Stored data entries

....................

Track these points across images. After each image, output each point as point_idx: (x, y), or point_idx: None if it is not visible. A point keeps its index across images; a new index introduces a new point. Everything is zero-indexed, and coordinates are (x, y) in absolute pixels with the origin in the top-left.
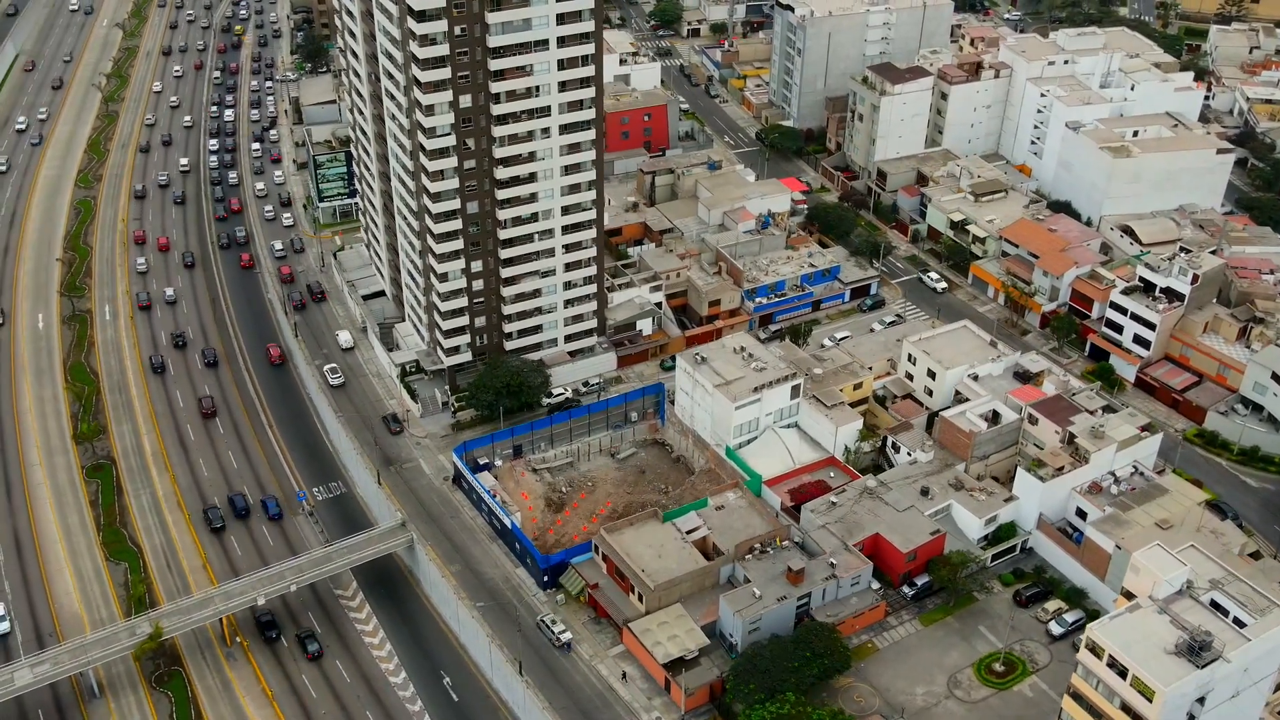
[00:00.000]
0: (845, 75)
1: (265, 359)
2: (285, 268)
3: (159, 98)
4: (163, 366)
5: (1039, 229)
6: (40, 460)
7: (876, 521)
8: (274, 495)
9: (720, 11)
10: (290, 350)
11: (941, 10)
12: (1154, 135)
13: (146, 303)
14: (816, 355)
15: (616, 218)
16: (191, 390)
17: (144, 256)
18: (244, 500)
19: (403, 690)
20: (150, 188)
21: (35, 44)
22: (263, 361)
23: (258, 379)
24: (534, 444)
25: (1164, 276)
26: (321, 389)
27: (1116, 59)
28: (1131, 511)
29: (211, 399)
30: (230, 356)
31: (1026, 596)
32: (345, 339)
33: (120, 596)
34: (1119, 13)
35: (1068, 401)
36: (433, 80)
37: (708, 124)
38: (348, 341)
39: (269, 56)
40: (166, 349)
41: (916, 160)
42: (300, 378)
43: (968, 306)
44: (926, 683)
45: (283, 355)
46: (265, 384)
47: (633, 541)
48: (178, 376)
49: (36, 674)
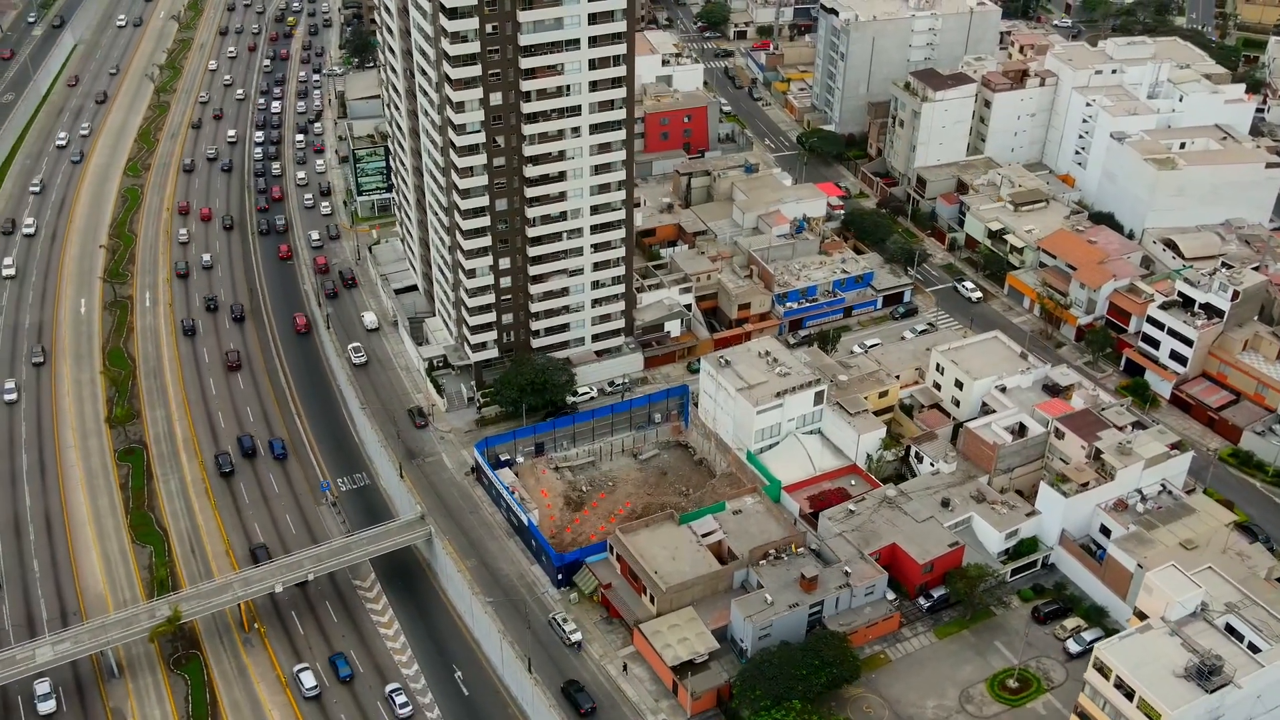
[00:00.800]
0: (888, 80)
1: (292, 328)
2: (321, 258)
3: (213, 75)
4: (193, 329)
5: (1078, 240)
6: (75, 442)
7: (894, 531)
8: (280, 437)
9: (768, 14)
10: (322, 341)
11: (989, 16)
12: (1201, 148)
13: (184, 271)
14: (843, 362)
15: (651, 218)
16: (219, 346)
17: (186, 227)
18: (250, 440)
19: (414, 682)
20: (200, 161)
21: (94, 34)
22: (289, 330)
23: (282, 344)
24: (556, 442)
25: (1204, 292)
26: (350, 381)
27: (1165, 69)
28: (1156, 530)
29: (240, 355)
30: (259, 325)
31: (1045, 613)
32: (370, 320)
33: (144, 579)
34: (1176, 22)
35: (1096, 416)
36: (463, 77)
37: (749, 126)
38: (373, 323)
39: (319, 45)
40: (199, 312)
41: (957, 168)
42: (330, 369)
43: (1002, 317)
44: (938, 696)
45: (309, 325)
46: (289, 349)
47: (647, 543)
48: (205, 333)
49: (57, 651)
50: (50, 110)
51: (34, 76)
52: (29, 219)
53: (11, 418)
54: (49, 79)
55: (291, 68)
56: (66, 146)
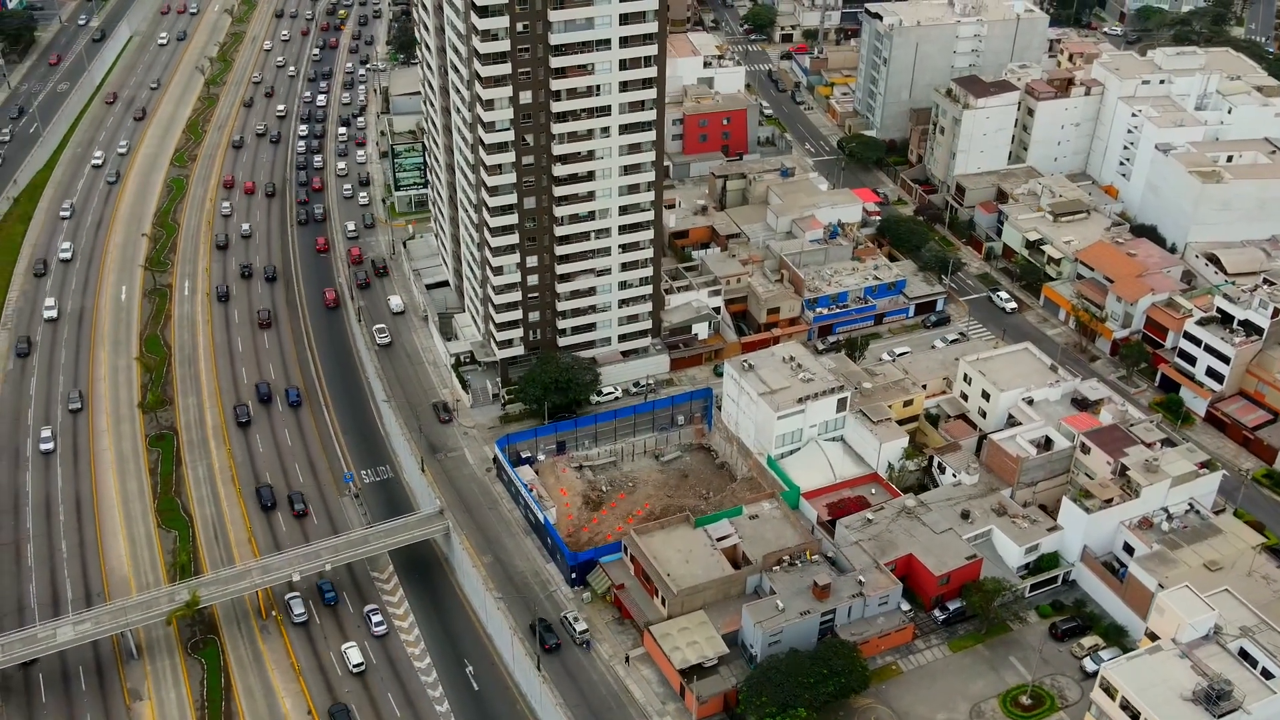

....................

Requirement:
Taking the line with "2: (285, 268)" as the first and the line with "23: (258, 379)" as the last, retype that stretch of the data above exactly, with no other lines.

Output of the task:
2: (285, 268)
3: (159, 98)
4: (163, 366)
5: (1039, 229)
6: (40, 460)
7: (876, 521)
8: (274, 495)
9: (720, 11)
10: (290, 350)
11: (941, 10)
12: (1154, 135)
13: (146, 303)
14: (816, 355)
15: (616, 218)
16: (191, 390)
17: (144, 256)
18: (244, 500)
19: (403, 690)
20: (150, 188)
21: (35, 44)
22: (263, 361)
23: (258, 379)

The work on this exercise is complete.